The advantage of the loop based version is that no temp arrays need to be allocated, and that is probably what is happening in the array expression. If I were concerned about performance over a variety of compilers, I would use the max_val() intrinsic in step 1, and the loop version for step 2 (this would eliminate any temp array allocations), and I would use the rsigma version of the expression (just in case a compiler might not do that automatically).

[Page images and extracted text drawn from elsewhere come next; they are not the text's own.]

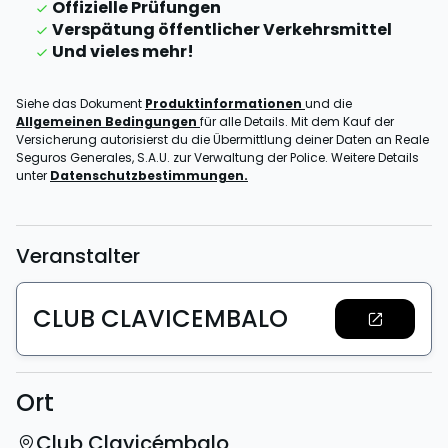
Offizielle Prüfungen
Verspätung öffentlicher Verkehrsmittel
Und vieles mehr!
Siehe das Dokument
Produktinformationen
und die
Allgemeinen Bedingungen
für alle Details. Mit dem Kauf der
Versicherung autorisierst du die Übermittlung deiner Daten an Reale
Seguros Generales, S.A.U. zur Verwaltung der Police. Weitere Details
unter
Datenschutzbestimmungen.
Veranstalter
CLUB CLAVICEMBALO
Ort
Club Clavicémbalo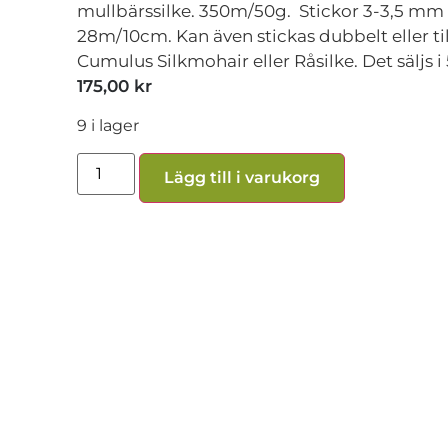
mullbärssilke. 350m/50g. Stickor 3-3,5 mm 
28m/10cm. Kan även stickas dubbelt eller 
Cumulus Silkmohair eller Råsilke. Det säljs i
175,00
kr
9 i lager
Lägg till i varukorg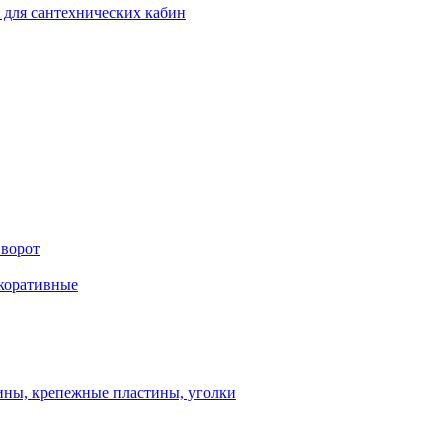
 для сантехнических кабин
 ворот
екоративные
ны, крепежные пластины, уголки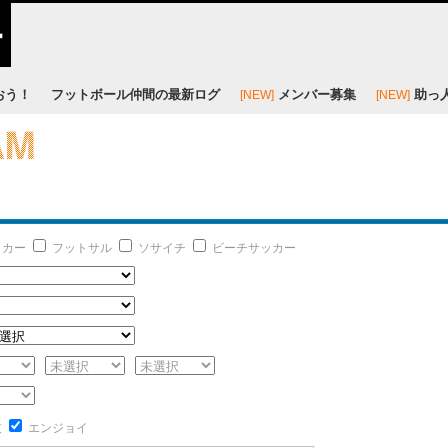
おう！
フットボール仲間の最新ログ
メンバー募集
助っ
[NEW]
[NEW]
ッカー
フットサル
ソサイチ
ビーチサッカー
技
エンジョイ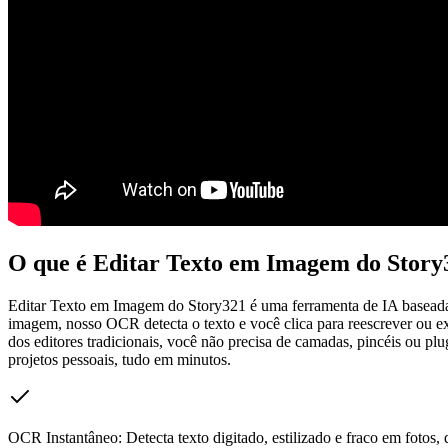
O que é Editar Texto em Imagem do Story
Editar Texto em Imagem do Story321 é uma ferramenta de IA baseada 
imagem, nosso OCR detecta o texto e você clica para reescrever ou ex
dos editores tradicionais, você não precisa de camadas, pincéis ou p
projetos pessoais, tudo em minutos.
OCR Instantâneo: Detecta texto digitado, estilizado e fraco em fotos, d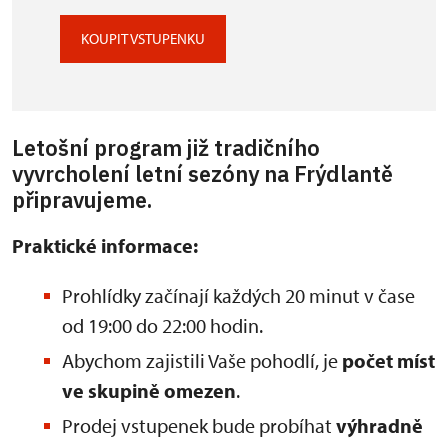
KOUPIT VSTUPENKU
Letošní program již tradičního
vyvrcholení letní sezóny na Frýdlantě
připravujeme.
Praktické informace:
Prohlídky začínají každých 20 minut v čase
od 19:00 do 22:00 hodin.
Abychom zajistili Vaše pohodlí, je
počet míst
ve skupině omezen
.
Prodej vstupenek bude probíhat
výhradně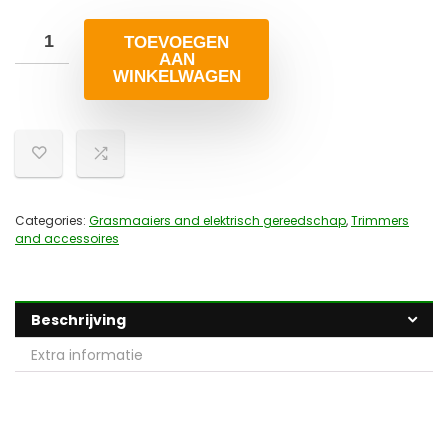
TOEVOEGEN
AAN
WINKELWAGEN
Categories:
Grasmaaiers and elektrisch gereedschap
,
Trimmers
and accessoires
Beschrijving
Extra informatie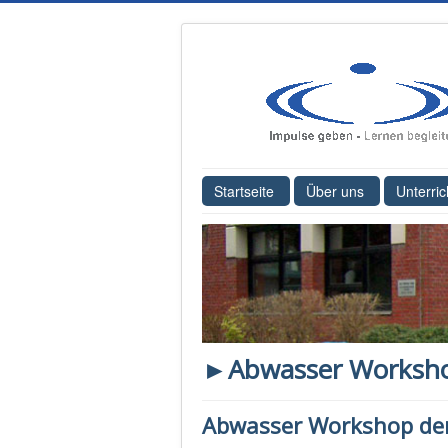
Startseite
Über uns
Unterric
►Abwasser Workshop
Abwasser Workshop der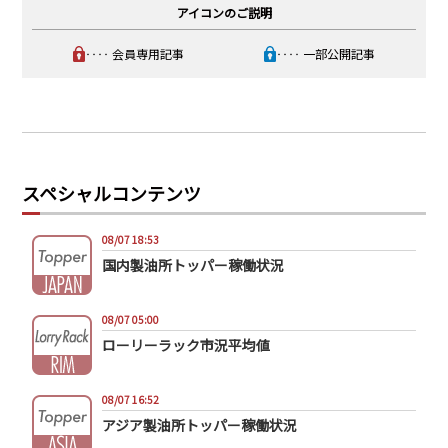
アイコンのご説明
‥‥ 会員専用記事
‥‥ 一部公開記事
スペシャルコンテンツ
08/07 18:53
国内製油所トッパー稼働状況
08/07 05:00
ローリーラック市況平均値
08/07 16:52
アジア製油所トッパー稼働状況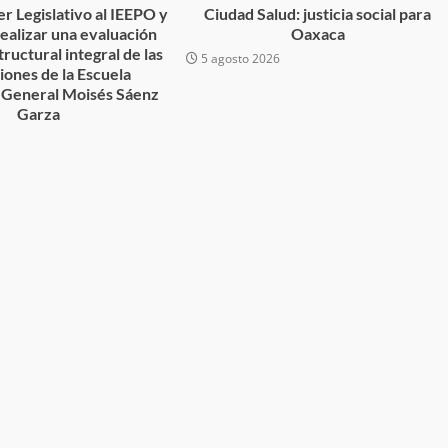
r Legislativo al IEEPO y
Ciudad Salud: justicia social para
 realizar una evaluación
Oaxaca
tructural integral de las
5 agosto 2026
ciones de la Escuela
 General Moisés Sáenz
Garza
no refuerza
Avanza con orden y tranquilidad e
6
l en San Juan
proceso electoral extraordinario 
Santiago Xanica: Jesús Romero
admin
7 agosto 2026
e Seguridad
Detienen a Ernesto Ruffo en Baja
a Sierra Sur
California; FGR lo investiga por
gilancia y
presuntos delitos de delincuenci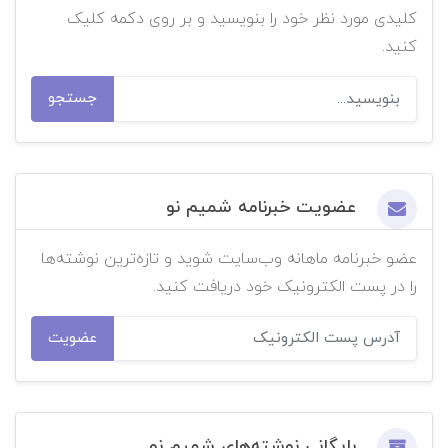
کلیدی مورد نظر خود را بنویسید و بر روی دکمه کلیک
کنید.
جستجو
عضویت خبرنامه شمیم نو
عضو خبرنامه ماهانه وب‌سایت شوید و تازه‌ترین نوشته‌ها
را در پست الکترونیک خود دریافت کنید.
عضویت
بایگانی نوشته‌های شمیم نو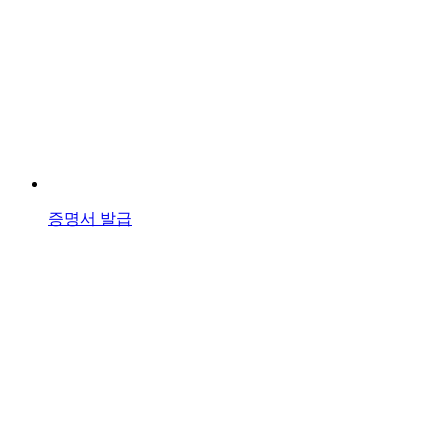
증명서 발급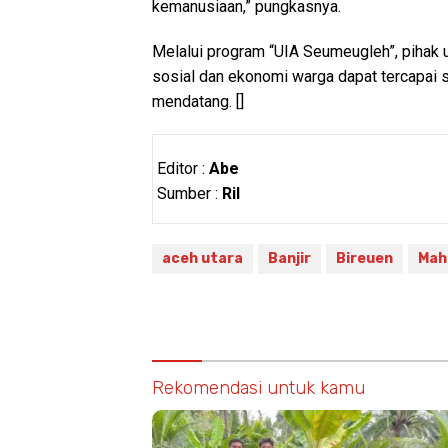
kemanusiaan,” pungkasnya.
Melalui program “UIA Seumeugleh”, pihak 
sosial dan ekonomi warga dapat tercapai 
mendatang. []
Editor :
Abe
Sumber :
Ril
aceh utara
Banjir
Bireuen
Mah
Rekomendasi untuk kamu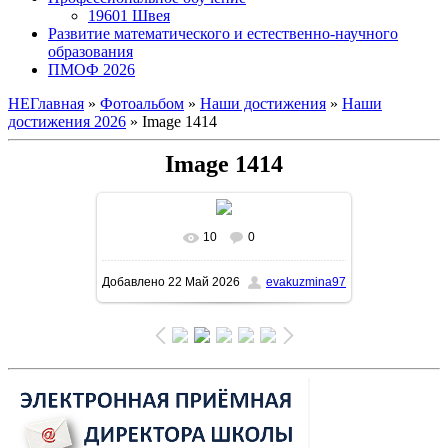
19601 Швея
Развитие математического и естественно-научного
образования
ПМОФ 2026
НЕГлавная
»
Фотоальбом
»
Наши достижения
»
Наши
достижения 2026
» Image 1414
Image 1414
10
0
В реальном размере
1161x1600
/
Добавлено
22 Май 2026
evakuzmina97
207.5Kb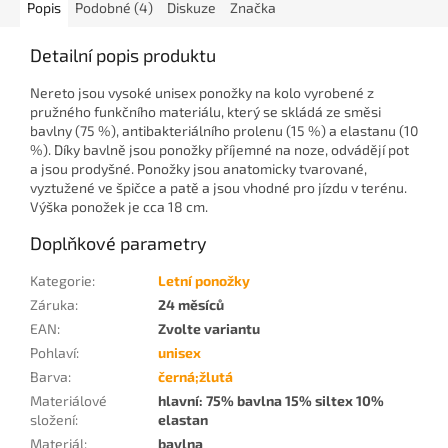
Popis
Podobné (4)
Diskuze
Značka
Detailní popis produktu
Nereto jsou vysoké unisex ponožky na kolo vyrobené z
pružného funkčního materiálu, který se skládá ze směsi
bavlny (75 %), antibakteriálního prolenu (15 %) a elastanu (10
%). Díky bavlně jsou ponožky příjemné na noze, odvádějí pot
a jsou prodyšné. Ponožky jsou anatomicky tvarované,
vyztužené ve špičce a patě a jsou vhodné pro jízdu v terénu.
Výška ponožek je cca 18 cm.
Doplňkové parametry
Kategorie
:
Letní ponožky
Záruka
:
24 měsíců
EAN
:
Zvolte variantu
Pohlaví
:
unisex
Barva
:
černá;žlutá
Materiálové
hlavní: 75% bavlna 15% siltex 10%
složení
:
elastan
Materiál
:
bavlna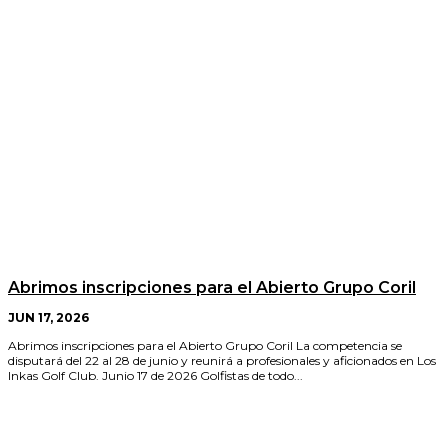
Abrimos inscripciones para el Abierto Grupo Coril
JUN 17, 2026
Abrimos inscripciones para el Abierto Grupo Coril La competencia se
disputará del 22 al 28 de junio y reunirá a profesionales y aficionados en Los
Inkas Golf Club. Junio 17 de 2026 Golfistas de todo...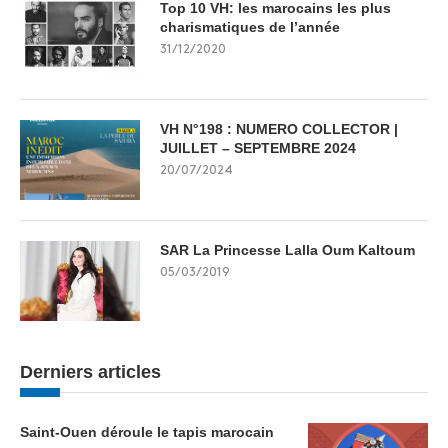
Top 10 VH: les marocains les plus
charismatiques de l’année
31/12/2020
VH N°198 : NUMERO COLLECTOR |
JUILLET – SEPTEMBRE 2024
20/07/2024
SAR La Princesse Lalla Oum Kaltoum
05/03/2019
Derniers articles
Saint-Ouen déroule le tapis marocain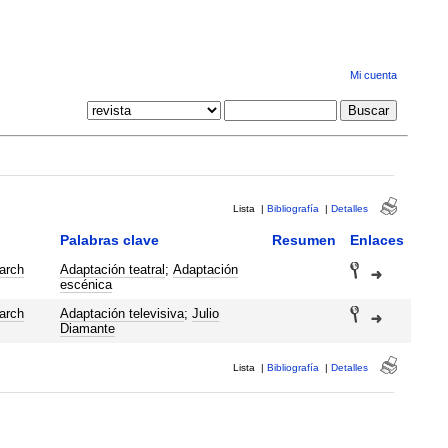
Mi cuenta
Lista
|
Bibliografía
|
Detalles
Palabras clave
Resumen
Enlaces
arch
Adaptación teatral
;
Adaptación
escénica
arch
Adaptación televisiva
;
Julio
Diamante
Lista
|
Bibliografía
|
Detalles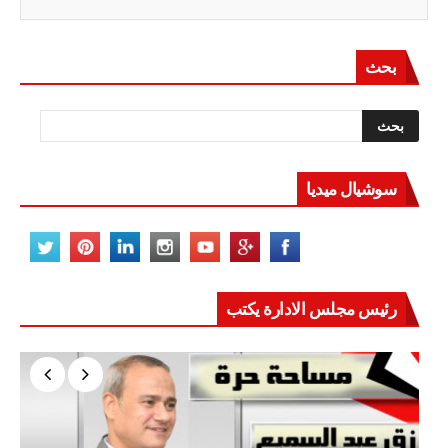
بحث
سوشيال ميديا
رئيس مجلس الادارة يكتب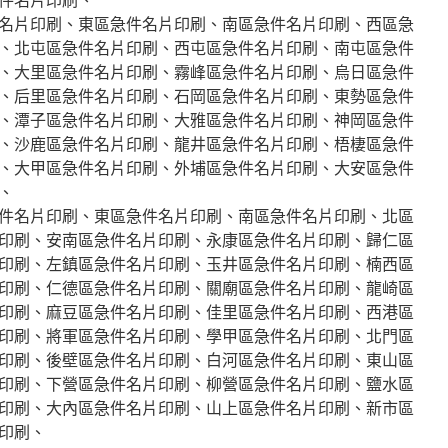
名片印刷、東區急件名片印刷、南區急件名片印刷、西區急
、北屯區急件名片印刷、西屯區急件名片印刷、南屯區急件
、大里區急件名片印刷、霧峰區急件名片印刷、烏日區急件
、后里區急件名片印刷、石岡區急件名片印刷、東勢區急件
、潭子區急件名片印刷、大雅區急件名片印刷、神岡區急件
、沙鹿區急件名片印刷、龍井區急件名片印刷、梧棲區急件
、大甲區急件名片印刷、外埔區急件名片印刷、大安區急件
、
件名片印刷、東區急件名片印刷、南區急件名片印刷、北區
印刷、安南區急件名片印刷、永康區急件名片印刷、歸仁區
印刷、左鎮區急件名片印刷、玉井區急件名片印刷、楠西區
印刷、仁德區急件名片印刷、關廟區急件名片印刷、龍崎區
印刷、麻豆區急件名片印刷、佳里區急件名片印刷、西港區
印刷、將軍區急件名片印刷、學甲區急件名片印刷、北門區
印刷、後壁區急件名片印刷、白河區急件名片印刷、東山區
印刷、下營區急件名片印刷、柳營區急件名片印刷、鹽水區
印刷、大內區急件名片印刷、山上區急件名片印刷、新市區
印刷、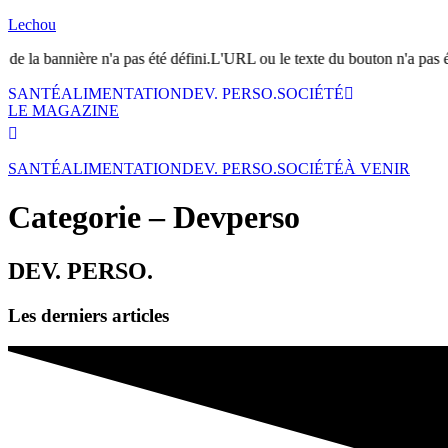
Lechou
 de la bannière n'a pas été défini.L'URL ou le texte du bouton n'a pas ét
SANTÉ
ALIMENTATION
DEV. PERSO.
SOCIÉTÉ
LE MAGAZINE
SANTÉ
ALIMENTATION
DEV. PERSO.
SOCIÉTÉ
À VENIR
Categorie – Devperso
DEV. PERSO.
Les derniers articles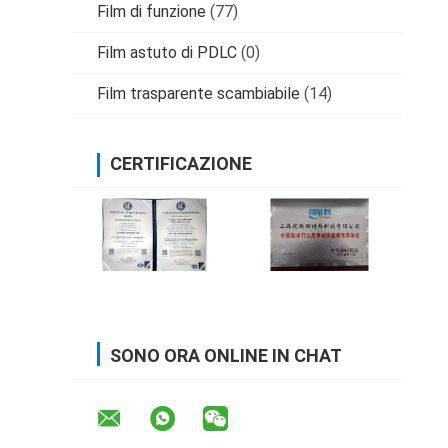
Film di funzione
(77)
Film astuto di PDLC
(0)
Film trasparente scambiabile
(14)
CERTIFICAZIONE
SONO ORA ONLINE IN CHAT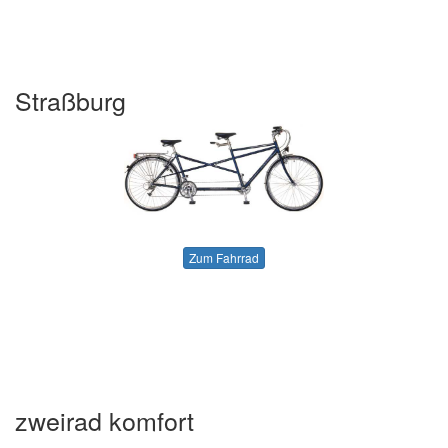
Straßburg
Zum Fahrrad
zweirad komfort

The other issue with the timings looks like the constant expression problem, which is something that is common for benchmark codes. Getting useful benchmark results often requires tricking the compiler somehow so that it does not apply what it thinks is an obvious optimization. Sometimes whole loops are eliminated, sometimes (as in this case), the loop is not eliminated but the function call within it is and is replaced with a single evaluation and multiple references to the stored constant.
This version does everything in one loop instead of two, and it is quite faster on my Mac (removed pure thanks to @ivanpribecās suggestion):
Now testing speed...
Vbar_arr = 6.4458675156397689
Vbar_loop = 6.4458675156397689
Vbar_loop = 6.4458675156397689
time (fun_logsum_arr) : 2.52017300 seconds
time (fun_logsum_loops) : 2.49555300 seconds
time (fun_logsum_optim) : 2.06673700 seconds
function fun_logsum_optim2(V, sigma, n) result(LogSum)
! One-pass, numerically-stable log-sum-exp
implicit none
integer, intent(in) :: n
real(dp), intent(in) :: V(n)
real(dp), intent(in) :: sigma
real(dp) :: LogSum
real(dp) :: rsigma, max_val, sum_exp, factor, Vrel
integer :: i
rsigma = 1.0_dp/sigma
max_val = -huge(1.0_dp)
sum_exp = 0.0_dp
do i = 1, n
Vrel = V(i) - max_val
if (Vrel>0) then
factor = exp(-Vrel*rsigma) ! between old max_val and new max_val==V(i)
sum_exp = sum_exp * factor + 1 ! rescale to new max_val; then, new term is exp(0)
max_val = V(i)
else
sum_exp = sum_exp + exp(Vrel*rsigma)
end if
end do
LogSum = max_val + sigma*log(sum_exp)
end function fun_logsum_optim2
maybe worth checking on other platforms of course. I guess the speed depends on the maxloc of V(i), that in the example, is at n (V being sorted), so, the loop basically always experiences Vrel>0
Iām having all kinds of problems today trying to copy code from my browser window into my text editor window (e.g. missing blocks of code, extra characters). Is this because of some change here in this discussion group?